◆ **AIM OF THE TASK**:
Exact copies of all entries are needed. Pictures are to be left out.
:: RECORDED DATA ::
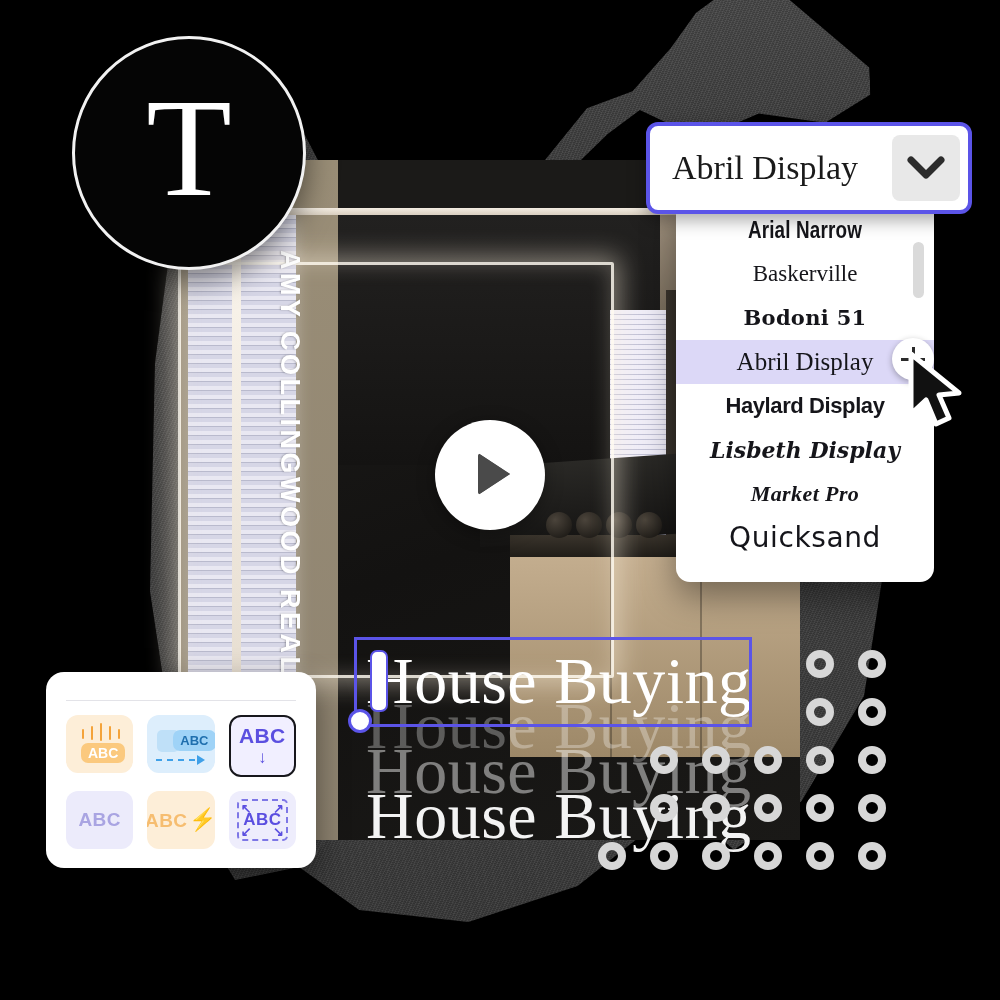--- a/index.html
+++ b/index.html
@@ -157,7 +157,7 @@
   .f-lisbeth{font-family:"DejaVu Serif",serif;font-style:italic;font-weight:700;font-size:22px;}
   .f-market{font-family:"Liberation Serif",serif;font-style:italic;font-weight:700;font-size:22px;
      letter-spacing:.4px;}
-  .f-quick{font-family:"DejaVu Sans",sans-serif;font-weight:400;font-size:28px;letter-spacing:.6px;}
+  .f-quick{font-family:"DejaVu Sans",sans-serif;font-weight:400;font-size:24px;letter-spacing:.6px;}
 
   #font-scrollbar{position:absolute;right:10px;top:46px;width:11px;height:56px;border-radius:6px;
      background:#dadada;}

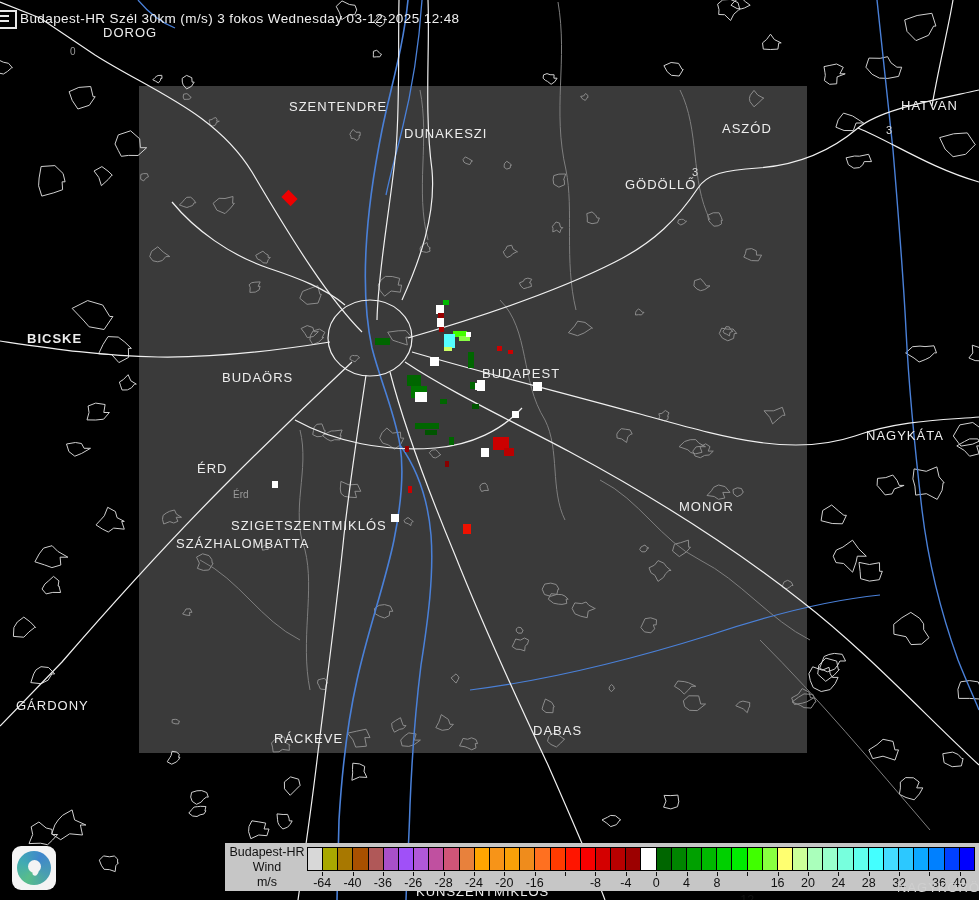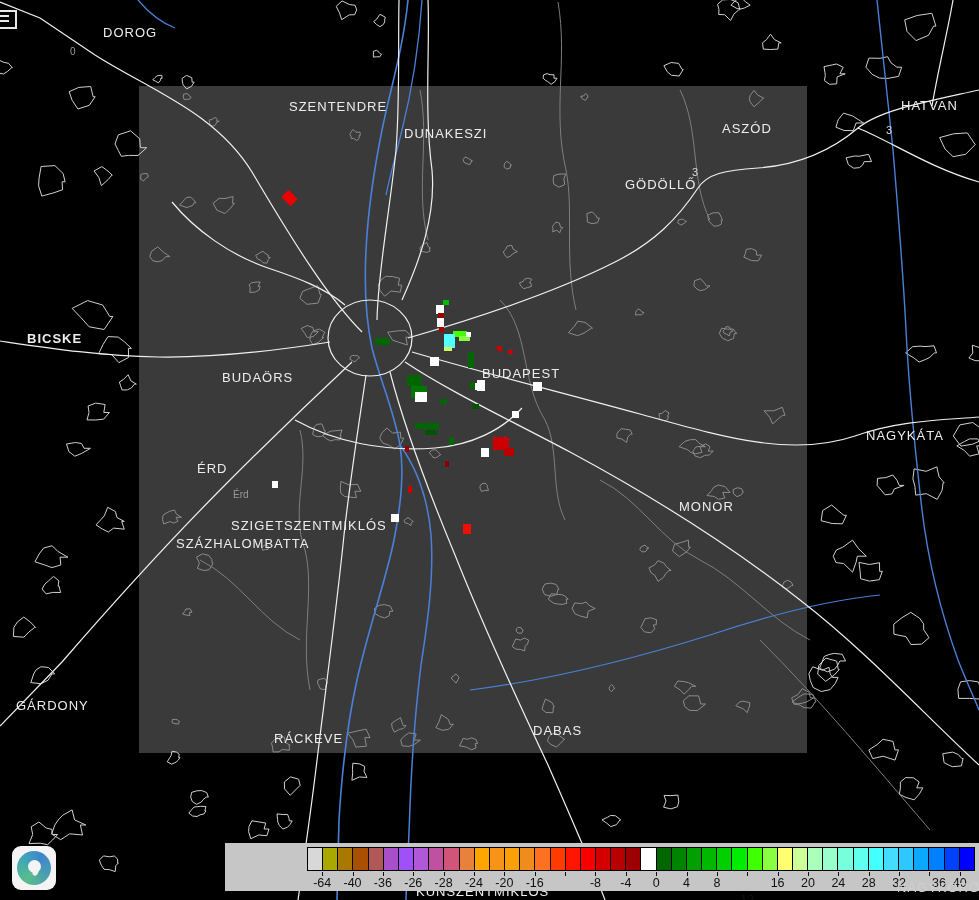--- a/index.html
+++ b/index.html
@@ -212,6 +212,7 @@
       <ellipse cx="370" cy="338" rx="42" ry="38" fill="none" stroke="#f0f0f0" stroke-width="1.2"></ellipse>
     </svg>
   <div id="title-icon"></div>
+  <div id="title-bar">Budapest-HR Szél 30km (m/s) 3 fokos Wednesday 03-12-2025 12:48</div>
 
   <div id="labels">
       <div class="city-label" style="left: 103px; top: 25px;">DOROG</div>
:::
◆ **EXERCISE RESPONSE**:
--- a/index.html
+++ b/index.html
@@ -157,7 +157,7 @@
   .f-lisbeth{font-family:"DejaVu Serif",serif;font-style:italic;font-weight:700;font-size:22px;}
   .f-market{font-family:"Liberation Serif",serif;font-style:italic;font-weight:700;font-size:22px;
      letter-spacing:.4px;}
-  .f-quick{font-family:"DejaVu Sans",sans-serif;font-weight:400;font-size:28px;letter-spacing:.6px;}
+  .f-quick{font-family:"DejaVu Sans",sans-serif;font-weight:400;font-size:24px;letter-spacing:.6px;}
 
   #font-scrollbar{position:absolute;right:10px;top:46px;width:11px;height:56px;border-radius:6px;
      background:#dadada;}

--- a/index.html
+++ b/index.html
@@ -212,6 +212,7 @@
       <ellipse cx="370" cy="338" rx="42" ry="38" fill="none" stroke="#f0f0f0" stroke-width="1.2"></ellipse>
     </svg>
   <div id="title-icon"></div>
+  <div id="title-bar">Budapest-HR Szél 30km (m/s) 3 fokos Wednesday 03-12-2025 12:48</div>
 
   <div id="labels">
       <div class="city-label" style="left: 103px; top: 25px;">DOROG</div>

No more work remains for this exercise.